Treacher Collins Syndrome
Treacher Collins syndrome is a condition that affects the development of bones and other tissues of the face. Facial features include underdeveloped (hypoplasia) of the zygoma (cheek bone), small jaw (mandibular micrognathia), coloboma (notch in the lower eyelid). Most affected individuals have underdeveloped facial bones, particularly the cheek bones, and a very small jaw and chin (micrognathia). Some people with this condition are also born with an opening in the roof of the mouth called a cleft palate. In severe cases, underdevelopment of the facial bones may restrict an affected infant’s airway, causing potentially life-threatening respiratory problems. Additional facial findings include coloboma (notch in the lower eyelid), small, absent or unusually formed ears (microtia).

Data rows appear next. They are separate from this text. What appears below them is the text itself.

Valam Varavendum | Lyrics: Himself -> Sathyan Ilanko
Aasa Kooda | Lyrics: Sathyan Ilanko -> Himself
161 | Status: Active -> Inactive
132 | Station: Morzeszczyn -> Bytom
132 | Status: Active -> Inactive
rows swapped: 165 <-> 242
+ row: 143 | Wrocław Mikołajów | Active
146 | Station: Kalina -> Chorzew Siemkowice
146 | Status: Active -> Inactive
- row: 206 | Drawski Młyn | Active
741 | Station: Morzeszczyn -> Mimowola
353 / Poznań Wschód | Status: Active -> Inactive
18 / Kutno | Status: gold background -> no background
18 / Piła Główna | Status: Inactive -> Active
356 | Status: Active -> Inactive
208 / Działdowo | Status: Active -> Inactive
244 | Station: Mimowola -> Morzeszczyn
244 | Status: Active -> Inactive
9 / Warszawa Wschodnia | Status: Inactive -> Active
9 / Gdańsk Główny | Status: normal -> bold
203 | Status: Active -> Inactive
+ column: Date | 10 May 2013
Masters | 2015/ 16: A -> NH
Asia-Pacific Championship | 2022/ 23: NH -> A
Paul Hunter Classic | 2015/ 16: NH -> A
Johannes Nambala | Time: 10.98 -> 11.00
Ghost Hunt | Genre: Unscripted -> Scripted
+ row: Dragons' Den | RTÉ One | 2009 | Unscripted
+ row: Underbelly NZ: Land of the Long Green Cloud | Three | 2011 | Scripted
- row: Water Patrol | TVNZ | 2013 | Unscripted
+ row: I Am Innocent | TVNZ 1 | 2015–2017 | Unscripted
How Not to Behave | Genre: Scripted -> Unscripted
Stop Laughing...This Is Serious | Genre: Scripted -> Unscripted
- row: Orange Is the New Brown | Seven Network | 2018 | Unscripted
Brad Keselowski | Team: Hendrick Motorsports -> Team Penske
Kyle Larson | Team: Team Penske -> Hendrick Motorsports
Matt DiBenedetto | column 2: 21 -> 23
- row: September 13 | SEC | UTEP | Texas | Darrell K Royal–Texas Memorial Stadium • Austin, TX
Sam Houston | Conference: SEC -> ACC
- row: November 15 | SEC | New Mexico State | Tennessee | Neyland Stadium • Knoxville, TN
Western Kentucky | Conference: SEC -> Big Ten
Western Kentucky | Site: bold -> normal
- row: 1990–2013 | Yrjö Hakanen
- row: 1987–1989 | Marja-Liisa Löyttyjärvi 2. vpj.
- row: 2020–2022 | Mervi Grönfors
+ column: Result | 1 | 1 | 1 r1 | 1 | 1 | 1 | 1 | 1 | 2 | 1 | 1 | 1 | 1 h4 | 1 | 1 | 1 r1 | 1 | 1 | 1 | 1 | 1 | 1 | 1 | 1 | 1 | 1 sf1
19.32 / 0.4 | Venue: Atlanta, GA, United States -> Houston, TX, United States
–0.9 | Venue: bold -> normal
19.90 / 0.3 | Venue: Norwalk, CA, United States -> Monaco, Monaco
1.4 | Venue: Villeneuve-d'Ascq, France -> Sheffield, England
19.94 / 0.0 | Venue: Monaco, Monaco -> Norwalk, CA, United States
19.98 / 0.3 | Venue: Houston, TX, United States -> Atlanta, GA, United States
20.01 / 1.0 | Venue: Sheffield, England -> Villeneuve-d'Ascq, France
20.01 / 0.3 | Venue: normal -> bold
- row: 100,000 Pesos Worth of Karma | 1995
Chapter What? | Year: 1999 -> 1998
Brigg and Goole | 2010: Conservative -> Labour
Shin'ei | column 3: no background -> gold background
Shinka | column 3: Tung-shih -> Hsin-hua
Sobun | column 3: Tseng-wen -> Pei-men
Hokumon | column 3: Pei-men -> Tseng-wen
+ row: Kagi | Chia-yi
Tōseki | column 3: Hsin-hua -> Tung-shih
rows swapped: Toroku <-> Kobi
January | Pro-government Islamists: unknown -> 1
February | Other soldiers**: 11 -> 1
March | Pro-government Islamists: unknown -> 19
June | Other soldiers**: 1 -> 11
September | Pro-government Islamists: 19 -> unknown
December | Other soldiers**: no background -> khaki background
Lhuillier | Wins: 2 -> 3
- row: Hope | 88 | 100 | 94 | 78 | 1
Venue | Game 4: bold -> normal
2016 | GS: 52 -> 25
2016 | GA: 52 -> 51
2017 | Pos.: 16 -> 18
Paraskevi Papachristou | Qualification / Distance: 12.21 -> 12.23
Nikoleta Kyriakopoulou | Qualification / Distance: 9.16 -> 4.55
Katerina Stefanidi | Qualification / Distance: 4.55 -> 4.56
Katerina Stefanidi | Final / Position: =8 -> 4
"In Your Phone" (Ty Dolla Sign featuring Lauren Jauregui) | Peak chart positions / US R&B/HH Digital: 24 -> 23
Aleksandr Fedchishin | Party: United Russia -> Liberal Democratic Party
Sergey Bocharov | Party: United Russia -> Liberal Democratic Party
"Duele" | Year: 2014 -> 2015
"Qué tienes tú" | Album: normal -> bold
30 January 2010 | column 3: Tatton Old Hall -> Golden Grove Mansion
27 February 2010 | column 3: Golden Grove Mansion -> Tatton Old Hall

22q11.2 Deletion Syndrome/VCFS
22q11.2 Deletion syndrome is felt to be found in the population at the same prevalence as Down syndrome, however, it is not as well identified. Individuals with 22q11.2 Deletion syndrome may present with developmental delays due to global hypotonicity (low tone), a history of feeding disorder due to pharyngeal hypotoncitiy (low tone in the throat), cardiac differences (Atrial Septal Defect, Ventricular Septal Defect, Tetralogoy of Fallot), palatal differences (cleft palate, submucous cleft palate, velopharyngeal dysfunction), learning differences, behavioral issues (anxiety, ADHD). Communication skills may be impacted with the child presenting with articulation disorder and resonance imbalance due to probable velopharyngeal dysfunction.
Van Der Woude Syndrome
Individuals with Van Der Woude syndrome may present with some type of a “cleft” (cleft lip, cleft palate, cleft lip and palate, submucous cleft palate) and “lip pits” on the lower lip. Van Der Woude syndrome may also include a high frequency hearing loss.
Stickler syndrome is characterized by the presence of cleft palate, or submucous cleft palate and in many cases, Pierre Robin sequence. In addition, individuals with Stickler syndrome may present with visual differences (high myopia, retinal detachment) and pediatric arthritis.
Binder syndrome is also known as nasomaxillary hypoplasia or maxilla-facial dysplasia. Individuals with Binder syndrome present with an undergrowth of the central face, including the upper jaw and nose.
Midface (i.e. upper jaw, cheekbones) hypo (less than) plasia (tissue) is characterized by a reduction in the growth of the upper jaw. The lower jaw (mandible) grows at a normal rate. The result is the individual presents with a Class III malocclusion.